The over-arching aims of the Cemetery Heritage Restoration Project are:
• That Glasnevin Cemetery, together with the GPO and Kilmainham Gaol, be a centrepiece for the commemorations and ceremonies relating to the Decade of Centenaries, and for commemorations into the future.
• To become one of Dublin’s top visitor attractions as ‘Ireland’s National Cemetery’ similar to Pére Lachaise in Paris and Arlington in Washington.
• To become a National Park with the National Botanic Gardens and adjoining linear parks along the Tolka River and the Royal Canal.
During the early years of the project, work concentrated on the cemetery’s infrastructure including: work on significant monuments and chapels, roads and pathways, trees, drainage, development of work practices to secure sunken headstones, and health and safety issues.
The restoration of the O'Connell Tower was completed in 2018, allowing visitors the climb the iconic monument for the first time in over 45 years, and remains a signature attraction at Glasnevin Cemetery. The fascinating tale of the tower – its history, bombing and eventual return to glory is explored here.
Significant progress has been made on the three original aims of the project, including the approximately 60 acres of a total 124 acres in Glasnevin that have been restored and re-landscaped.
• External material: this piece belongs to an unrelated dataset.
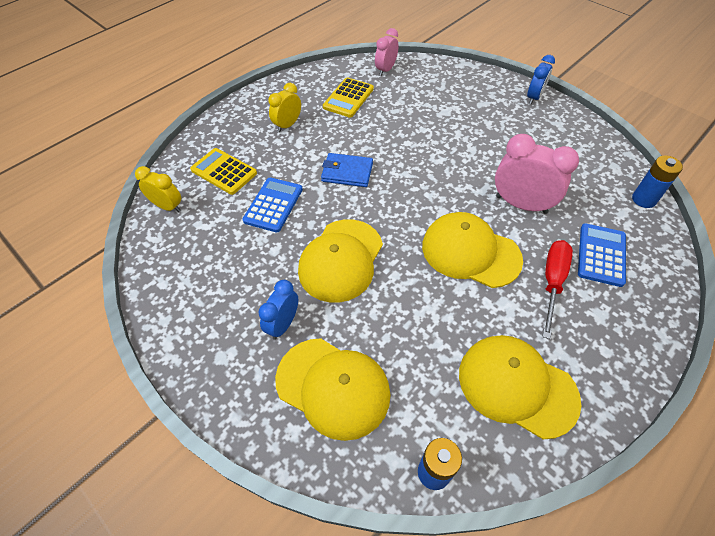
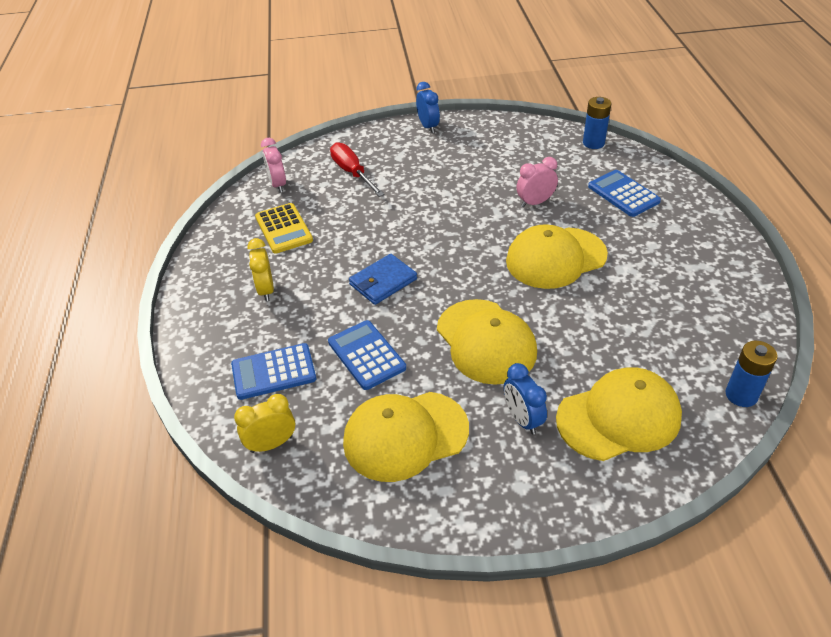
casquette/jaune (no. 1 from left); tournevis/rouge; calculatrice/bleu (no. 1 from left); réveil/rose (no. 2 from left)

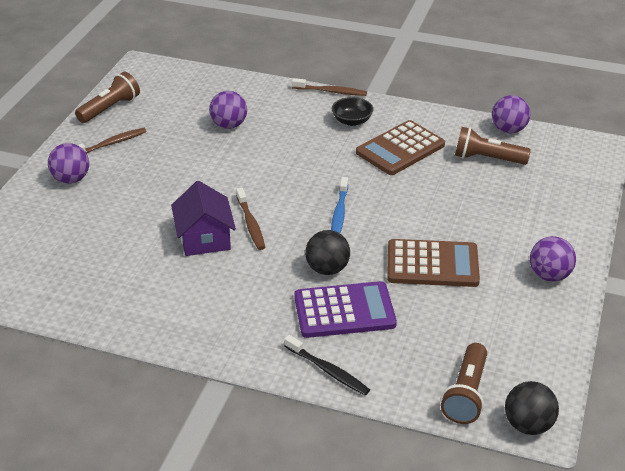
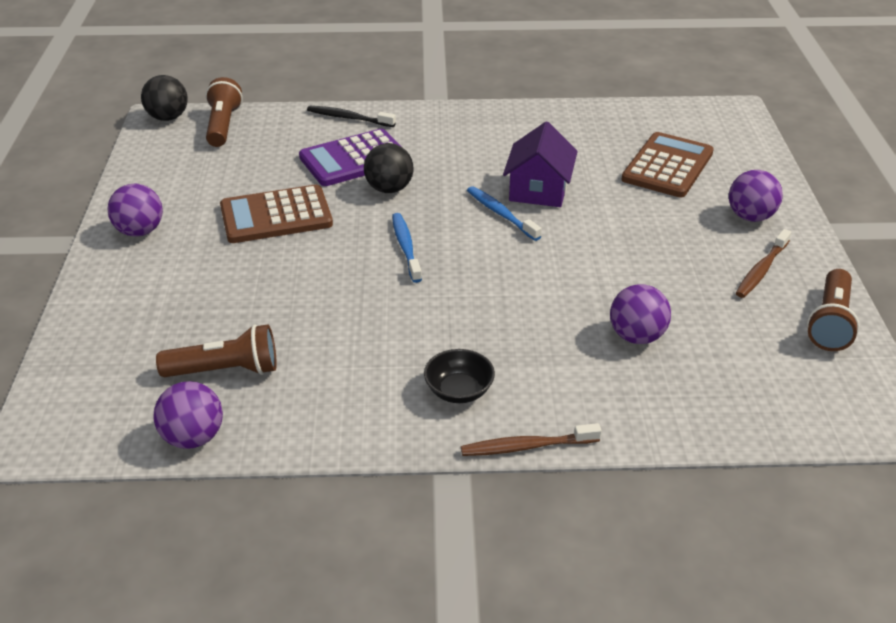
calculatrice/marron (no. 2 from left); brosse à dents/bleu (no. 2 from left); maison/violet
However, works need to continue and expand to ensure that a site so steeped in history can be accessible and appreciated by the general public for many decades into the future.
Dublin Cemeteries Trust are committed to an ongoing programme of restoration including:
• Completion of restoration works on the grounds (including monuments) in Glasnevin and Goldenbridge
• The restoration of the Church of the Resurrection.
• The restoration of the watch towers, walls and railings.